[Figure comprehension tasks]
****************************************
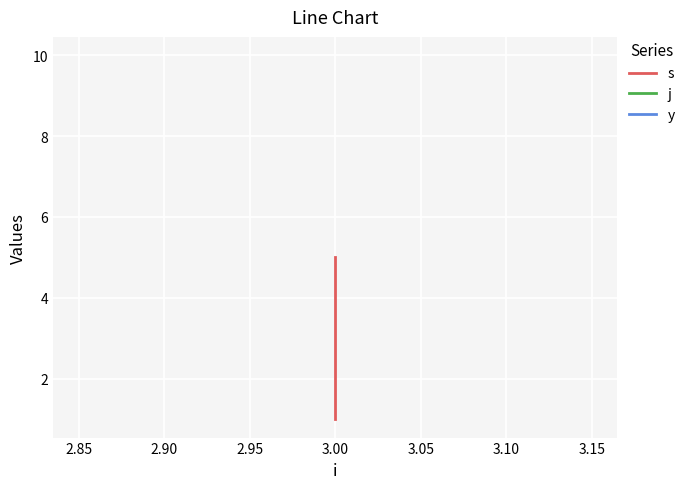

What is the value of the j point at the 2nd from the left?

10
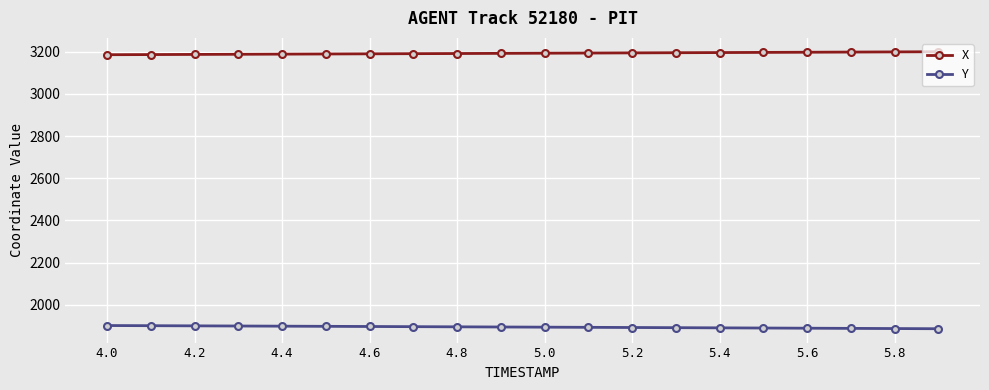

What is the sum of all Y values?

37906.1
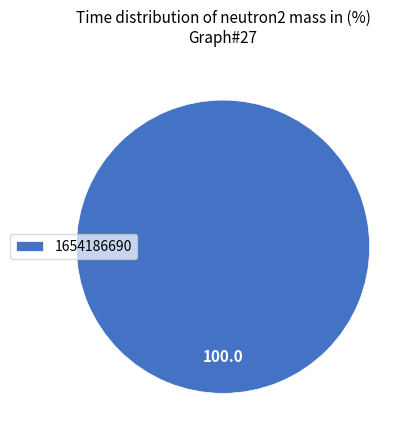

Does 1654186690 account for over 50% of the chart?

Yes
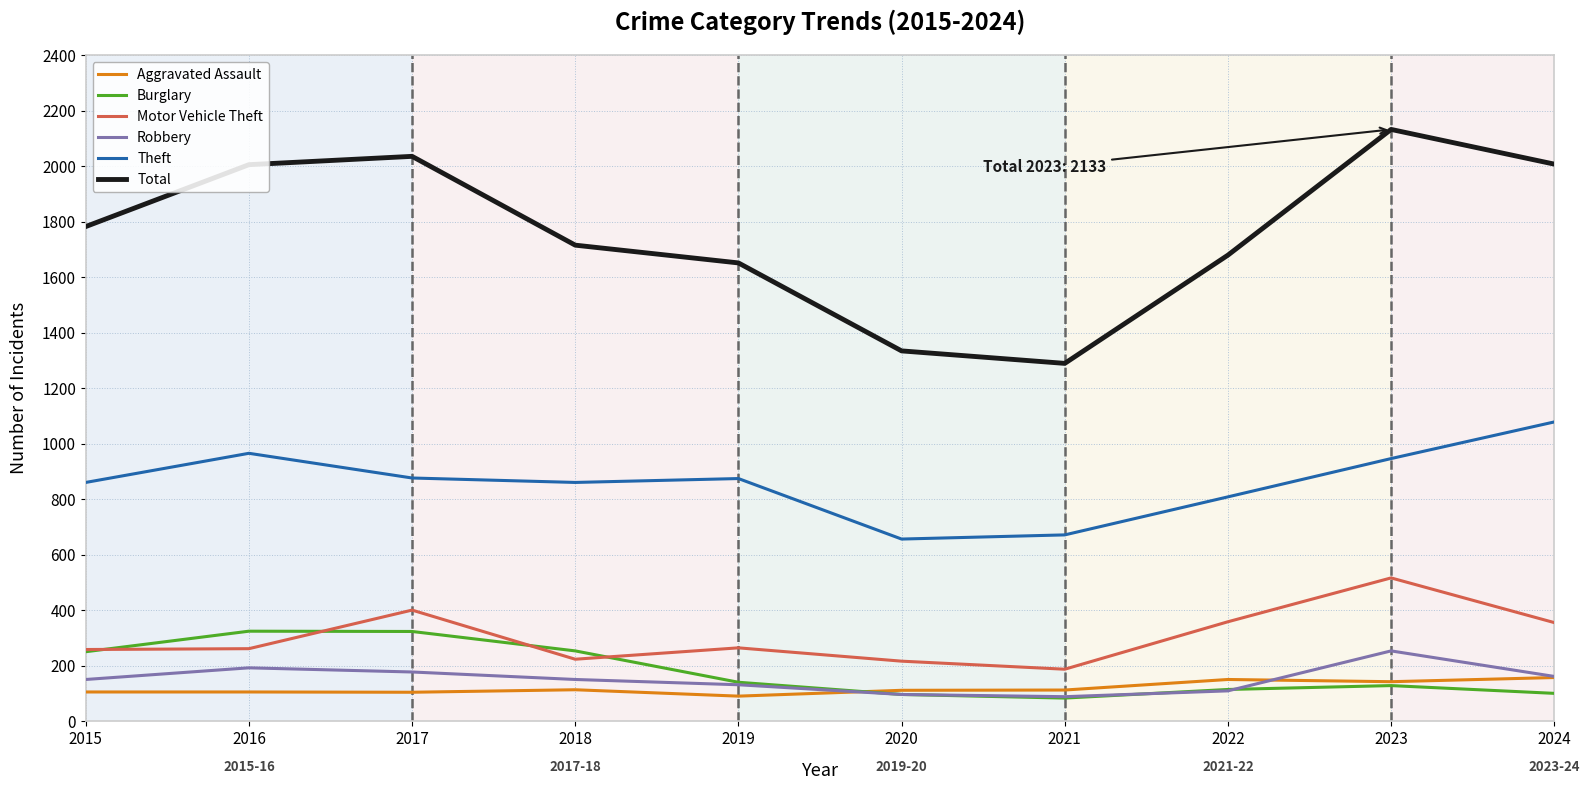

What is the minimum value shown in the chart?

84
****************************************
— WORK ITEM —
Please copy the data above word for word, leaving out the pictures.

— ANSWER —
What is the value of the j point at the 2nd from the left?

10

What is the sum of all Y values?

37906.1

Does 1654186690 account for over 50% of the chart?

Yes

What is the minimum value shown in the chart?

84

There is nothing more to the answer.